Page-level text extractions
+ + +
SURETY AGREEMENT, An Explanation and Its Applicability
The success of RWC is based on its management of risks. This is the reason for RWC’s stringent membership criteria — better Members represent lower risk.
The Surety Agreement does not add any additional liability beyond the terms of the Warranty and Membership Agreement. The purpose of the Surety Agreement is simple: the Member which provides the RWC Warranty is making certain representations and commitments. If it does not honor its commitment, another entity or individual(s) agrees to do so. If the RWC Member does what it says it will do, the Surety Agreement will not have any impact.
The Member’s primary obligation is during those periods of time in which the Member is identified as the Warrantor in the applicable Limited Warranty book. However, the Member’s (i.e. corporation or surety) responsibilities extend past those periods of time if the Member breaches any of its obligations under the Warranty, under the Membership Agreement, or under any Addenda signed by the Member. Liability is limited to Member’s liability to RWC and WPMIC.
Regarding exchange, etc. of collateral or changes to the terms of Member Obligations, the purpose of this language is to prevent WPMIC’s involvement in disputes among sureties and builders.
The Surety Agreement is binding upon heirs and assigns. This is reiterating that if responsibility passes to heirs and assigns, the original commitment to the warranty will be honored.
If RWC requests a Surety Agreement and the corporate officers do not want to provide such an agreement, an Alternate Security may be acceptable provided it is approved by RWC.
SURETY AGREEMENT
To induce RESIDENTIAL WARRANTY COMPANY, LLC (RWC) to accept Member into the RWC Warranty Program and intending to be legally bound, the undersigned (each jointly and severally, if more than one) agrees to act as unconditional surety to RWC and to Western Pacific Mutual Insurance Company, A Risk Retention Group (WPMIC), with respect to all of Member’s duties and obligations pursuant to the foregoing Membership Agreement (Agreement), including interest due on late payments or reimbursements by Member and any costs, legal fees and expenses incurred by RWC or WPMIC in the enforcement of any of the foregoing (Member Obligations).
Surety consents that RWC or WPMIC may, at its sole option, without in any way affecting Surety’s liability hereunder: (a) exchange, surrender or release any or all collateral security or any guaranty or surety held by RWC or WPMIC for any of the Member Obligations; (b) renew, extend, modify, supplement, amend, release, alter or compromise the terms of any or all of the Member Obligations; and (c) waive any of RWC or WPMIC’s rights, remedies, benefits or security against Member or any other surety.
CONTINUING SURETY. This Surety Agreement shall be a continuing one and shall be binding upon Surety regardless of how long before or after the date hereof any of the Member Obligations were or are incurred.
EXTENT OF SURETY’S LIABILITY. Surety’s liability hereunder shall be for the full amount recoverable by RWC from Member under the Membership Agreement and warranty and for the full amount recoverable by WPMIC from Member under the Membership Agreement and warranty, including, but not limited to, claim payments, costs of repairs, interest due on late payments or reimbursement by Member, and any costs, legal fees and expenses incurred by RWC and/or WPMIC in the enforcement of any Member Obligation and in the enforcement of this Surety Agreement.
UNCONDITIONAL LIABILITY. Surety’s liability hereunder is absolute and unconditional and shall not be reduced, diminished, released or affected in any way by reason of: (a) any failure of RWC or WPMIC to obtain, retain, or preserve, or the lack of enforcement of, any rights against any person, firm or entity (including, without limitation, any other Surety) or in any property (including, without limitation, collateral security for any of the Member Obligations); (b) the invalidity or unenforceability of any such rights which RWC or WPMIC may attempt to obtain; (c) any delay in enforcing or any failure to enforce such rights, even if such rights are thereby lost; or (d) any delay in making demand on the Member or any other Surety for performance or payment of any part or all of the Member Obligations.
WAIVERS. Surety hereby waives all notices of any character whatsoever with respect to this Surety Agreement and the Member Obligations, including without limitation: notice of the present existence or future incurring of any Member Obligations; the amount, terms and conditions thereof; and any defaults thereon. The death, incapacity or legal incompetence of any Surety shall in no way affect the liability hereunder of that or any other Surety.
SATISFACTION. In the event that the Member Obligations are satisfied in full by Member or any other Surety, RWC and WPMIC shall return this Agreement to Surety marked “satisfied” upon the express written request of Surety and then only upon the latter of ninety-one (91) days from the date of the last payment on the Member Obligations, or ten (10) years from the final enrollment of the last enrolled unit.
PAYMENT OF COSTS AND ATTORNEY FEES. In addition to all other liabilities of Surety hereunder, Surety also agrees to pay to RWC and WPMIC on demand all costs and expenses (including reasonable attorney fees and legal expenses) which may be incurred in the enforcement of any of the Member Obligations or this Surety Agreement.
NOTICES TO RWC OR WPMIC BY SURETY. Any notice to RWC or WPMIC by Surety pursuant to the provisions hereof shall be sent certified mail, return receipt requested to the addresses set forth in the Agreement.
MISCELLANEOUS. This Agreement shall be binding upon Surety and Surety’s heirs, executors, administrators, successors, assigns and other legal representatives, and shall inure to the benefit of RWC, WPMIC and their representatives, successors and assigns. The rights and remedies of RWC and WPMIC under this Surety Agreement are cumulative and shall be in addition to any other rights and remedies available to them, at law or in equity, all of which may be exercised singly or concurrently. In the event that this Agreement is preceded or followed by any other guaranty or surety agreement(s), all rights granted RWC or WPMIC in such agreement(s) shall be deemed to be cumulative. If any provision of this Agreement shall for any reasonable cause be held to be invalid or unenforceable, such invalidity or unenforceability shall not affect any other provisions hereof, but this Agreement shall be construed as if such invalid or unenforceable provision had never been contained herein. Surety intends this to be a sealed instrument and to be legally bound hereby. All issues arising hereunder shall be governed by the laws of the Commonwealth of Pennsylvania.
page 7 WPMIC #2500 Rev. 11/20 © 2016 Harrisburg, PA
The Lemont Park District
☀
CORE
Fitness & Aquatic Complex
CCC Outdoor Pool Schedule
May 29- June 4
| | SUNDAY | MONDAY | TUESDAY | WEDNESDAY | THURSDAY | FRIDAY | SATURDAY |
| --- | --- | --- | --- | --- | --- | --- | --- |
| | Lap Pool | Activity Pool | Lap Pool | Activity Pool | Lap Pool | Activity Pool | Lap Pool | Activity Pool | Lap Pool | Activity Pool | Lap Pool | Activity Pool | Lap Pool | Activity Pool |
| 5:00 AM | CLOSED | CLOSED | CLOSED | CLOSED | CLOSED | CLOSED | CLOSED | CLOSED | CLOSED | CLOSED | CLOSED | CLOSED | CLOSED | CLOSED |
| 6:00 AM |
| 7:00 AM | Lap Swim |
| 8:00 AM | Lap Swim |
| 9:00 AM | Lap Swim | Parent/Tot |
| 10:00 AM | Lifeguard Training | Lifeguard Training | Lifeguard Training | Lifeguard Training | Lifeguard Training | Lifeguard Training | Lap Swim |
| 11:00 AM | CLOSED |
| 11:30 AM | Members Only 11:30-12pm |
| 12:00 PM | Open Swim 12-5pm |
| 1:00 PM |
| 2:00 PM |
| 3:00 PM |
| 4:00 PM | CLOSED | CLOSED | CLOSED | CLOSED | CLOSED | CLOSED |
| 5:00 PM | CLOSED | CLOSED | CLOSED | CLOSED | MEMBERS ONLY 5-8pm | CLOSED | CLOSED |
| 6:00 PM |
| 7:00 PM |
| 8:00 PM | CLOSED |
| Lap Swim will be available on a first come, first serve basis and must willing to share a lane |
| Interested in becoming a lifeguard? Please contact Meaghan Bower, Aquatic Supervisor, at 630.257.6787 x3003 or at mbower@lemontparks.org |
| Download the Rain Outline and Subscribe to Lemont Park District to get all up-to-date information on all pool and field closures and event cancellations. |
+ + +
▶ [WORK ORDER]: Each entry is to be retyped exactly as it appears.

▶ [YOUR RESPONSE]:
SURETY AGREEMENT, An Explanation and Its Applicability
The success of RWC is based on its management of risks. This is the reason for RWC’s stringent membership criteria — better Members represent lower risk.
The Surety Agreement does not add any additional liability beyond the terms of the Warranty and Membership Agreement. The purpose of the Surety Agreement is simple: the Member which provides the RWC Warranty is making certain representations and commitments. If it does not honor its commitment, another entity or individual(s) agrees to do so. If the RWC Member does what it says it will do, the Surety Agreement will not have any impact.
The Member’s primary obligation is during those periods of time in which the Member is identified as the Warrantor in the applicable Limited Warranty book. However, the Member’s (i.e. corporation or surety) responsibilities extend past those periods of time if the Member breaches any of its obligations under the Warranty, under the Membership Agreement, or under any Addenda signed by the Member. Liability is limited to Member’s liability to RWC and WPMIC.
Regarding exchange, etc. of collateral or changes to the terms of Member Obligations, the purpose of this language is to prevent WPMIC’s involvement in disputes among sureties and builders.
The Surety Agreement is binding upon heirs and assigns. This is reiterating that if responsibility passes to heirs and assigns, the original commitment to the warranty will be honored.
If RWC requests a Surety Agreement and the corporate officers do not want to provide such an agreement, an Alternate Security may be acceptable provided it is approved by RWC.
SURETY AGREEMENT
To induce RESIDENTIAL WARRANTY COMPANY, LLC (RWC) to accept Member into the RWC Warranty Program and intending to be legally bound, the undersigned (each jointly and severally, if more than one) agrees to act as unconditional surety to RWC and to Western Pacific Mutual Insurance Company, A Risk Retention Group (WPMIC), with respect to all of Member’s duties and obligations pursuant to the foregoing Membership Agreement (Agreement), including interest due on late payments or reimbursements by Member and any costs, legal fees and expenses incurred by RWC or WPMIC in the enforcement of any of the foregoing (Member Obligations).
Surety consents that RWC or WPMIC may, at its sole option, without in any way affecting Surety’s liability hereunder: (a) exchange, surrender or release any or all collateral security or any guaranty or surety held by RWC or WPMIC for any of the Member Obligations; (b) renew, extend, modify, supplement, amend, release, alter or compromise the terms of any or all of the Member Obligations; and (c) waive any of RWC or WPMIC’s rights, remedies, benefits or security against Member or any other surety.
CONTINUING SURETY. This Surety Agreement shall be a continuing one and shall be binding upon Surety regardless of how long before or after the date hereof any of the Member Obligations were or are incurred.
EXTENT OF SURETY’S LIABILITY. Surety’s liability hereunder shall be for the full amount recoverable by RWC from Member under the Membership Agreement and warranty and for the full amount recoverable by WPMIC from Member under the Membership Agreement and warranty, including, but not limited to, claim payments, costs of repairs, interest due on late payments or reimbursement by Member, and any costs, legal fees and expenses incurred by RWC and/or WPMIC in the enforcement of any Member Obligation and in the enforcement of this Surety Agreement.
UNCONDITIONAL LIABILITY. Surety’s liability hereunder is absolute and unconditional and shall not be reduced, diminished, released or affected in any way by reason of: (a) any failure of RWC or WPMIC to obtain, retain, or preserve, or the lack of enforcement of, any rights against any person, firm or entity (including, without limitation, any other Surety) or in any property (including, without limitation, collateral security for any of the Member Obligations); (b) the invalidity or unenforceability of any such rights which RWC or WPMIC may attempt to obtain; (c) any delay in enforcing or any failure to enforce such rights, even if such rights are thereby lost; or (d) any delay in making demand on the Member or any other Surety for performance or payment of any part or all of the Member Obligations.
WAIVERS. Surety hereby waives all notices of any character whatsoever with respect to this Surety Agreement and the Member Obligations, including without limitation: notice of the present existence or future incurring of any Member Obligations; the amount, terms and conditions thereof; and any defaults thereon. The death, incapacity or legal incompetence of any Surety shall in no way affect the liability hereunder of that or any other Surety.
SATISFACTION. In the event that the Member Obligations are satisfied in full by Member or any other Surety, RWC and WPMIC shall return this Agreement to Surety marked “satisfied” upon the express written request of Surety and then only upon the latter of ninety-one (91) days from the date of the last payment on the Member Obligations, or ten (10) years from the final enrollment of the last enrolled unit.
PAYMENT OF COSTS AND ATTORNEY FEES. In addition to all other liabilities of Surety hereunder, Surety also agrees to pay to RWC and WPMIC on demand all costs and expenses (including reasonable attorney fees and legal expenses) which may be incurred in the enforcement of any of the Member Obligations or this Surety Agreement.
NOTICES TO RWC OR WPMIC BY SURETY. Any notice to RWC or WPMIC by Surety pursuant to the provisions hereof shall be sent certified mail, return receipt requested to the addresses set forth in the Agreement.
MISCELLANEOUS. This Agreement shall be binding upon Surety and Surety’s heirs, executors, administrators, successors, assigns and other legal representatives, and shall inure to the benefit of RWC, WPMIC and their representatives, successors and assigns. The rights and remedies of RWC and WPMIC under this Surety Agreement are cumulative and shall be in addition to any other rights and remedies available to them, at law or in equity, all of which may be exercised singly or concurrently. In the event that this Agreement is preceded or followed by any other guaranty or surety agreement(s), all rights granted RWC or WPMIC in such agreement(s) shall be deemed to be cumulative. If any provision of this Agreement shall for any reasonable cause be held to be invalid or unenforceable, such invalidity or unenforceability shall not affect any other provisions hereof, but this Agreement shall be construed as if such invalid or unenforceable provision had never been contained herein. Surety intends this to be a sealed instrument and to be legally bound hereby. All issues arising hereunder shall be governed by the laws of the Commonwealth of Pennsylvania.
page 7 WPMIC #2500 Rev. 11/20 © 2016 Harrisburg, PA
The Lemont Park District
☀
CORE
Fitness & Aquatic Complex
CCC Outdoor Pool Schedule
May 29- June 4
| | SUNDAY | MONDAY | TUESDAY | WEDNESDAY | THURSDAY | FRIDAY | SATURDAY |
| --- | --- | --- | --- | --- | --- | --- | --- |
| | Lap Pool | Activity Pool | Lap Pool | Activity Pool | Lap Pool | Activity Pool | Lap Pool | Activity Pool | Lap Pool | Activity Pool | Lap Pool | Activity Pool | Lap Pool | Activity Pool |
| 5:00 AM | CLOSED | CLOSED | CLOSED | CLOSED | CLOSED | CLOSED | CLOSED | CLOSED | CLOSED | CLOSED | CLOSED | CLOSED | CLOSED | CLOSED |
| 6:00 AM |
| 7:00 AM | Lap Swim |
| 8:00 AM | Lap Swim |
| 9:00 AM | Lap Swim | Parent/Tot |
| 10:00 AM | Lifeguard Training | Lifeguard Training | Lifeguard Training | Lifeguard Training | Lifeguard Training | Lifeguard Training | Lap Swim |
| 11:00 AM | CLOSED |
| 11:30 AM | Members Only 11:30-12pm |
| 12:00 PM | Open Swim 12-5pm |
| 1:00 PM |
| 2:00 PM |
| 3:00 PM |
| 4:00 PM | CLOSED | CLOSED | CLOSED | CLOSED | CLOSED | CLOSED |
| 5:00 PM | CLOSED | CLOSED | CLOSED | CLOSED | MEMBERS ONLY 5-8pm | CLOSED | CLOSED |
| 6:00 PM |
| 7:00 PM |
| 8:00 PM | CLOSED |
| Lap Swim will be available on a first come, first serve basis and must willing to share a lane |
| Interested in becoming a lifeguard? Please contact Meaghan Bower, Aquatic Supervisor, at 630.257.6787 x3003 or at mbower@lemontparks.org |
| Download the Rain Outline and Subscribe to Lemont Park District to get all up-to-date information on all pool and field closures and event cancellations. |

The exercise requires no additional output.